Домициан явил на губах лицемерную улыбку. Касперий Элиан как-то потускнел. Оба приветствовали вошедшую. Император — расслабленным движением руки, Элиан — коротким жестом военного салюта.

Максим поклонился. «Несомненно — императрица. А кто же та, со вздернутым носиком? Домициан отважен… или неумен. При такой жене нельзя любоваться изваянием другой дамы».

Супруга императора прошествовала через всю комнату и опустилась в кресло черного дерева. Как отметил Максим, ее никто не приглашал. Но никто и не посмел воспротивиться.

Императору оставалось сделать вид, будто он только и ждал жену — для начала совета. Императрица скрестила руки на груди и милостиво кивнула Максиму.
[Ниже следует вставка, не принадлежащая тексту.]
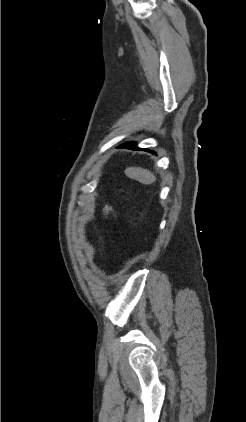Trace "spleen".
Listing matches in <instances>:
<instances>
[{
	"label": "spleen",
	"instance_id": "obj_1",
	"mask_svg": "<svg viewBox=\"0 0 246 422\" xmlns=\"http://www.w3.org/2000/svg\"><path fill=\"white\" fill-rule=\"evenodd\" d=\"M125 174L128 178L137 180L145 185H150L156 180L153 173L141 167H127L125 169Z\"/></svg>",
	"mask_w": 246,
	"mask_h": 422
}]
</instances>
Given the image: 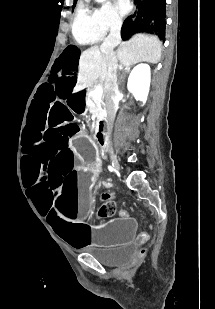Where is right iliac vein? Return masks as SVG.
I'll return each mask as SVG.
<instances>
[{"label":"right iliac vein","mask_w":215,"mask_h":309,"mask_svg":"<svg viewBox=\"0 0 215 309\" xmlns=\"http://www.w3.org/2000/svg\"><path fill=\"white\" fill-rule=\"evenodd\" d=\"M111 163H112V166L115 168V169H119V163H118V160L116 159V157L114 156H111Z\"/></svg>","instance_id":"obj_1"}]
</instances>
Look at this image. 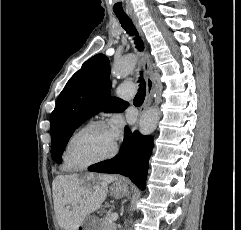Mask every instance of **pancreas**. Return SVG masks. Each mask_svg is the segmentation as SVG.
Instances as JSON below:
<instances>
[{
	"instance_id": "pancreas-1",
	"label": "pancreas",
	"mask_w": 241,
	"mask_h": 230,
	"mask_svg": "<svg viewBox=\"0 0 241 230\" xmlns=\"http://www.w3.org/2000/svg\"><path fill=\"white\" fill-rule=\"evenodd\" d=\"M100 230H116V224L111 219V216H106L101 221Z\"/></svg>"
}]
</instances>
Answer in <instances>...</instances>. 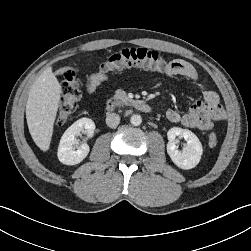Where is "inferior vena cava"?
<instances>
[{
	"label": "inferior vena cava",
	"instance_id": "602c4592",
	"mask_svg": "<svg viewBox=\"0 0 251 251\" xmlns=\"http://www.w3.org/2000/svg\"><path fill=\"white\" fill-rule=\"evenodd\" d=\"M120 122V116L116 113H109L107 114L106 117V124L111 127V128H115L118 126Z\"/></svg>",
	"mask_w": 251,
	"mask_h": 251
}]
</instances>
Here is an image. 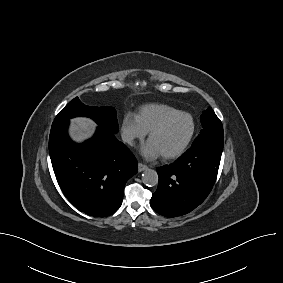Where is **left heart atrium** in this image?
I'll use <instances>...</instances> for the list:
<instances>
[{"label":"left heart atrium","mask_w":283,"mask_h":283,"mask_svg":"<svg viewBox=\"0 0 283 283\" xmlns=\"http://www.w3.org/2000/svg\"><path fill=\"white\" fill-rule=\"evenodd\" d=\"M140 153L144 158L148 160H154L161 155L159 149L151 140L147 141L141 146Z\"/></svg>","instance_id":"obj_1"}]
</instances>
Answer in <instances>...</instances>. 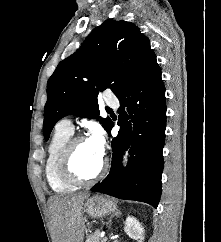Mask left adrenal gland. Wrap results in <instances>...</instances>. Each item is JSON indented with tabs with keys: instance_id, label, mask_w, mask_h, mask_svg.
I'll use <instances>...</instances> for the list:
<instances>
[{
	"instance_id": "1",
	"label": "left adrenal gland",
	"mask_w": 221,
	"mask_h": 242,
	"mask_svg": "<svg viewBox=\"0 0 221 242\" xmlns=\"http://www.w3.org/2000/svg\"><path fill=\"white\" fill-rule=\"evenodd\" d=\"M121 215V212L120 211H116L111 217H119ZM110 223V221L108 222V224Z\"/></svg>"
}]
</instances>
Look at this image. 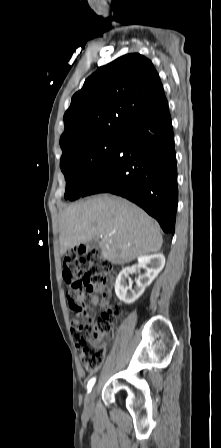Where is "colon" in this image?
Listing matches in <instances>:
<instances>
[{
	"mask_svg": "<svg viewBox=\"0 0 221 448\" xmlns=\"http://www.w3.org/2000/svg\"><path fill=\"white\" fill-rule=\"evenodd\" d=\"M62 272L64 280L69 283L68 306L71 311L82 315V322L72 328V337L85 368L95 371L104 360L107 337L120 308L111 305L100 318L95 319L89 305L94 292L108 290L113 267L98 250L86 251L76 247L64 255Z\"/></svg>",
	"mask_w": 221,
	"mask_h": 448,
	"instance_id": "colon-1",
	"label": "colon"
}]
</instances>
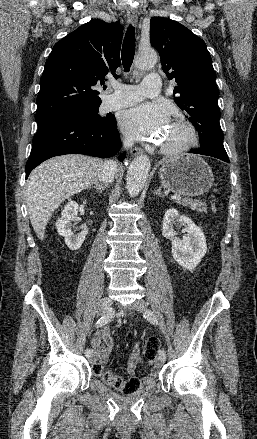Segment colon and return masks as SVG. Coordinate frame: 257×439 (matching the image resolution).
Listing matches in <instances>:
<instances>
[{"instance_id":"colon-1","label":"colon","mask_w":257,"mask_h":439,"mask_svg":"<svg viewBox=\"0 0 257 439\" xmlns=\"http://www.w3.org/2000/svg\"><path fill=\"white\" fill-rule=\"evenodd\" d=\"M159 349V341L155 337L149 338L144 347L145 356L148 359H155ZM93 373L102 378V380L113 386L114 388L120 390L124 394H131L136 392L141 387V381L138 378H122L113 372L106 370L104 366L100 363L93 364Z\"/></svg>"}]
</instances>
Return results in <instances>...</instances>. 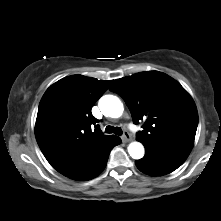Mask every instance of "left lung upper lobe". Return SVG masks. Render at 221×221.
<instances>
[{
    "mask_svg": "<svg viewBox=\"0 0 221 221\" xmlns=\"http://www.w3.org/2000/svg\"><path fill=\"white\" fill-rule=\"evenodd\" d=\"M110 90L124 99L135 124L144 121L136 136L145 147L193 146L196 105L176 80L158 71L141 72L116 79Z\"/></svg>",
    "mask_w": 221,
    "mask_h": 221,
    "instance_id": "left-lung-upper-lobe-1",
    "label": "left lung upper lobe"
}]
</instances>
Он счел кратчайший путь наипервейшим. Молча провел ребром ладони по горлу. Жест не допускал двойных толкований. Император, неприятно пораженный, приподнялся на локте. Бесспорно, Касперий Элиан его подготовил, но… Предсказание, в конце концов, — не уведомление о заговоре. Точность не нужна, напротив. Каждого ждет могила, но мало любителей готовиться к ней заранее. Кто жаждет узнать, что предстоит безвременная кончина? Заговор можно раскрыть, а с предсказанием не поспоришь. Предсказанию следует быть туманным, допускать различные толкования.

Максим обнаружил, что Домициан наделен чувством юмора. Он никак не желал понять, кому именно грозит беда. В страшной тревоге указывал то на жену, то на Элиана, перечислял какие-то имена — несомненно, особ значительных и уважаемых.

Императрица, сидя в кресле, наслаждалась сценой. Касперий Элиан утирал пот со лба — видимо, знал, чем может завершиться подобное веселье, — и все пристальнее вглядывался в лицо прорицателя. Максим скорбно и строго качал головой. Вскоре это ему надоело. Сделав шаг вперед, указал на статую императора.

Домициан тотчас перестал улыбаться.

Начальник гвардии повернулся к Максиму. Принялся допытываться, какая именно смерть грозит императору.

Проще всего было изобразить, что цезарь пригубит отравленное вино, но Максим вовремя спохватился. На Лестнице Рыданий он показал солдатам человека, занесшего кинжал. Несомненно, воины поведали об этом Элиану.